> **PROBLEM REQUIREMENTS**: Which earlier OOD papers or methods does the OpenOOD issue thread below mention by name?

> **PASSAGE TO READ**:
Jingkang50 / OpenOOD

Benchmarking Generalized Out-of-Distribution Detection
MIT License
858 stars 108 forks source link

FPR scores of all baselines are updated? #177

Closed BierOne closed 1 year ago

BierOne commented 1 year ago

Hi Jingkang,

Thanks for this outstanding work! I have been actively working on implementing my method using OpenOOD v1.5. However, I observed a notable difference in the FPR score (available in this link) compared to the version provided on Aug. 7th. I am uncertain if there is something crucial that I might have missed in this repository.

Could you provide some clarification if there are any significant updates? Thank you so much.

zjysteven commented 1 year ago

Hi @BierOne, thank you for your continued attention!

Yes, the update we made was regarding whether we treat OOD samples as positive or negative. We found that earlier we were taking OOD samples as negative. This is not technically wrong, but typically in this case the metric would be TNR@TPR95 (e.g., see Mahalanobis paper) instead of FPR@TPR95. Also, FPR@TPR95 in this case means when 95% of ID samples are correctly classified, how many OOD samples are misclassified. It measures the performance at a threshold that emphasizes ID sample correctness (95%) rather than the correctness of OOD sample, which seems a little weird to me.

We now have updated to follow the convention in general machine learning and many OOD works (including MSP, Energy, etc), where OOD samples (anomalies) are taken as positive. In this case, FPR@TPR95 aligns better with the ultimate goal than the previous case (in my opinion): When 95% of OOD samples are correctly identified, how many ID samples are misclassified.

I hope that this clears up the confusion. Also note that this update doesn't affect the main metric AUROC.

BierOne commented 1 year ago

Got it! Thank you so much!

> **DATA FOR ANALYSIS**:

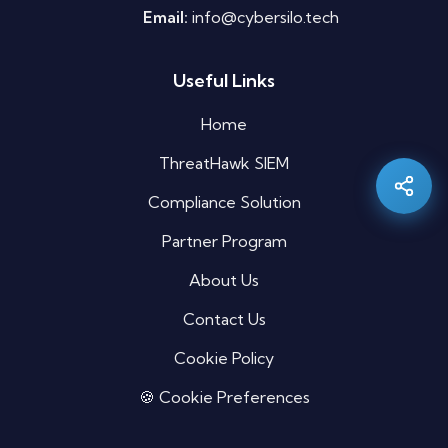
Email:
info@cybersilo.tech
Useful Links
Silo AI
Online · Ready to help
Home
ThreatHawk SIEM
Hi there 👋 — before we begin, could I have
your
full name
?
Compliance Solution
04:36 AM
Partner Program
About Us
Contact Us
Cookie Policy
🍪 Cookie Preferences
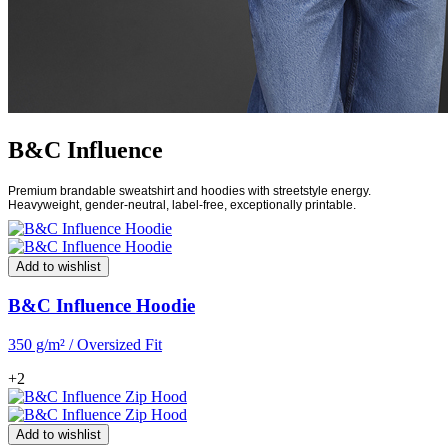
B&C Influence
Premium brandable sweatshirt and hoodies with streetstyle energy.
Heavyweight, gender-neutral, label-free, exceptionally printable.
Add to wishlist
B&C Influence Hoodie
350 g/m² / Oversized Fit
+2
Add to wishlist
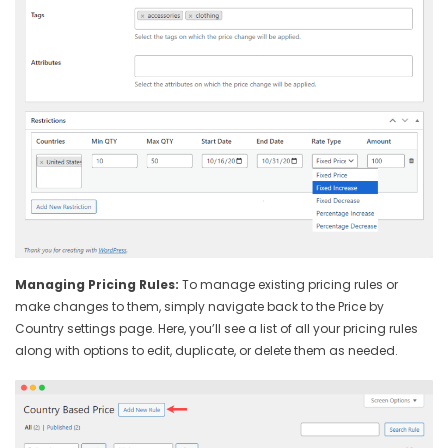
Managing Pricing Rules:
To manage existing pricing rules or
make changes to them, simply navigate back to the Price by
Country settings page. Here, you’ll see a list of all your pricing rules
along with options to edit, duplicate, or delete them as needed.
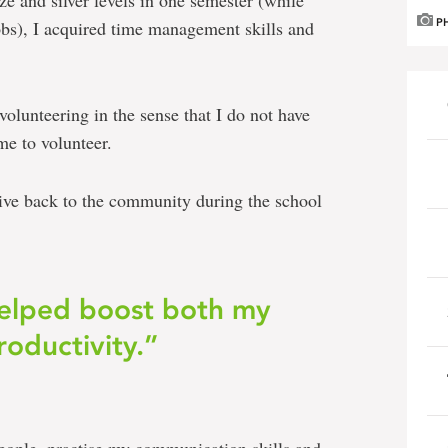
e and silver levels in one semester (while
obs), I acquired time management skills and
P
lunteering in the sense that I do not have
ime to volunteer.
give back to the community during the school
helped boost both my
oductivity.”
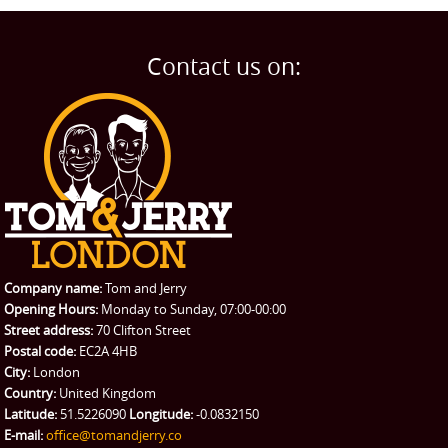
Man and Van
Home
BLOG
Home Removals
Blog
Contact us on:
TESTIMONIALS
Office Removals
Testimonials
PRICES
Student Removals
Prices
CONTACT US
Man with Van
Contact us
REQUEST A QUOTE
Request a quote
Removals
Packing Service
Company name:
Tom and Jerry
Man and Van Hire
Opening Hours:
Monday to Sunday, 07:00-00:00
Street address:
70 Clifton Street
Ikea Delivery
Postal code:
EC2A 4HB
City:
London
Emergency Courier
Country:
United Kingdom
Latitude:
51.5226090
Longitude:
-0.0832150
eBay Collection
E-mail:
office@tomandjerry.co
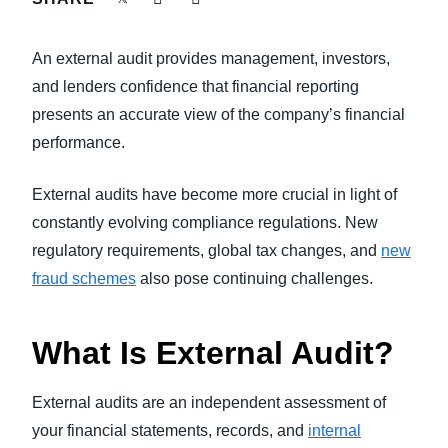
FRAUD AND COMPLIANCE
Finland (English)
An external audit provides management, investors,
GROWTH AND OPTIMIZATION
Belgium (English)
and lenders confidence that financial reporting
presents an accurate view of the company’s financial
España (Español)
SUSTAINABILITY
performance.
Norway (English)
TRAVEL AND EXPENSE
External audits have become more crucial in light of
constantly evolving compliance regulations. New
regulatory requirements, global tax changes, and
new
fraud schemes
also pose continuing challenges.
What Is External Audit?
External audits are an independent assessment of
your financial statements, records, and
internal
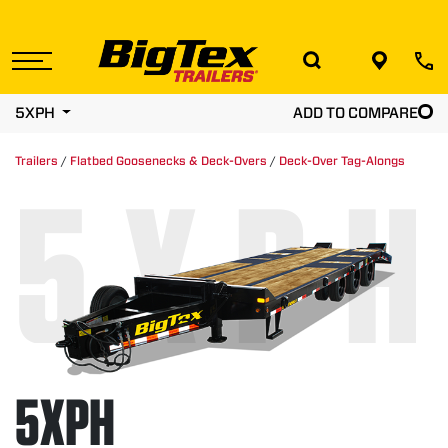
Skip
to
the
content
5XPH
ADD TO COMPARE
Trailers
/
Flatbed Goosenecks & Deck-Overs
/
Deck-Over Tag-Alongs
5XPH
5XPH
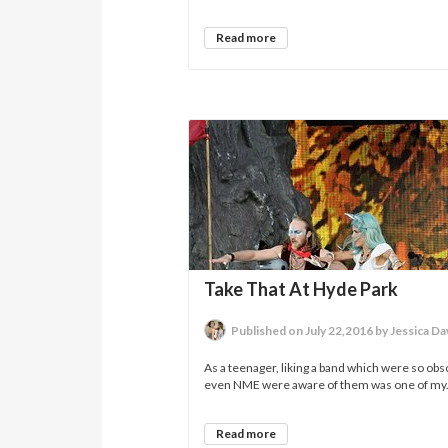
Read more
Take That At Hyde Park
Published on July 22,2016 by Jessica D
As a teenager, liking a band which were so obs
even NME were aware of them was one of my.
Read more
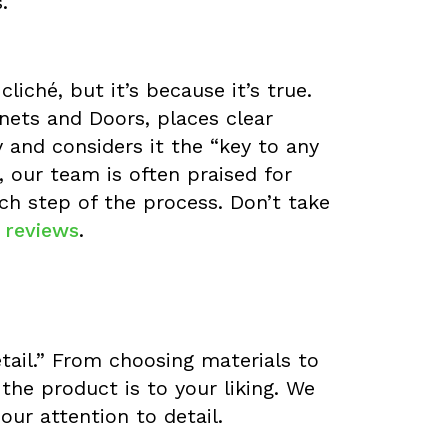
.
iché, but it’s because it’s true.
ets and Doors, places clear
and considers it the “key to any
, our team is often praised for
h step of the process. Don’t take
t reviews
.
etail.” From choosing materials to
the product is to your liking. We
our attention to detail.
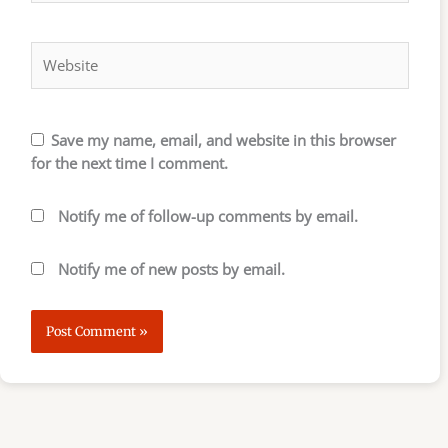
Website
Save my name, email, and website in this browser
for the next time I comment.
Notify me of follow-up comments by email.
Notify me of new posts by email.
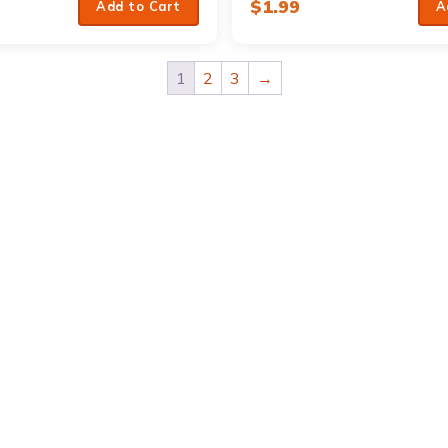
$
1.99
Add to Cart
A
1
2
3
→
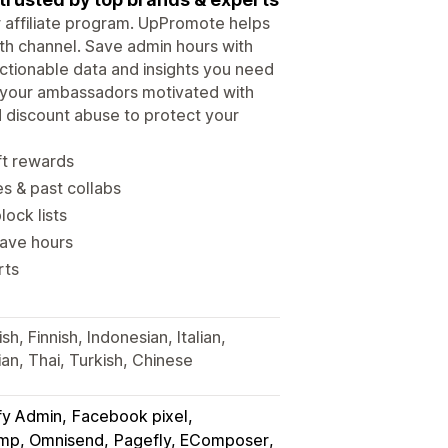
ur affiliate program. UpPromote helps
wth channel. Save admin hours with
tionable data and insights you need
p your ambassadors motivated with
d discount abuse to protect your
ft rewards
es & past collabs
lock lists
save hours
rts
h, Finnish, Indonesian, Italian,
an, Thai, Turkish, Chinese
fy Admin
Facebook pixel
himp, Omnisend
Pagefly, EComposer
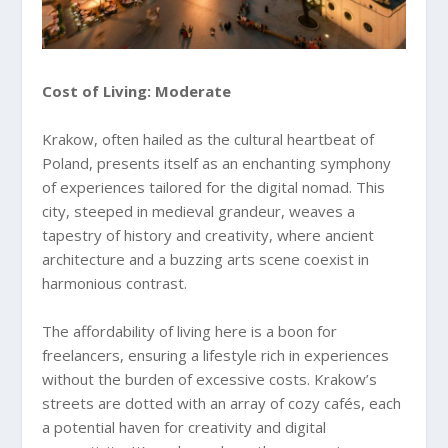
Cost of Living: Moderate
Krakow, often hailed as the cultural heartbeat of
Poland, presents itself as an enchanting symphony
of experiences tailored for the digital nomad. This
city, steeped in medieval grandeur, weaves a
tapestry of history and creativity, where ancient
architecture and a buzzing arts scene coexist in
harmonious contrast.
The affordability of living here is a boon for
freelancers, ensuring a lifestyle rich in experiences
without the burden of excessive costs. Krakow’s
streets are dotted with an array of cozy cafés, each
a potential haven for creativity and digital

> **ANSWER BOX**: Mahalanobis, MSP, Energy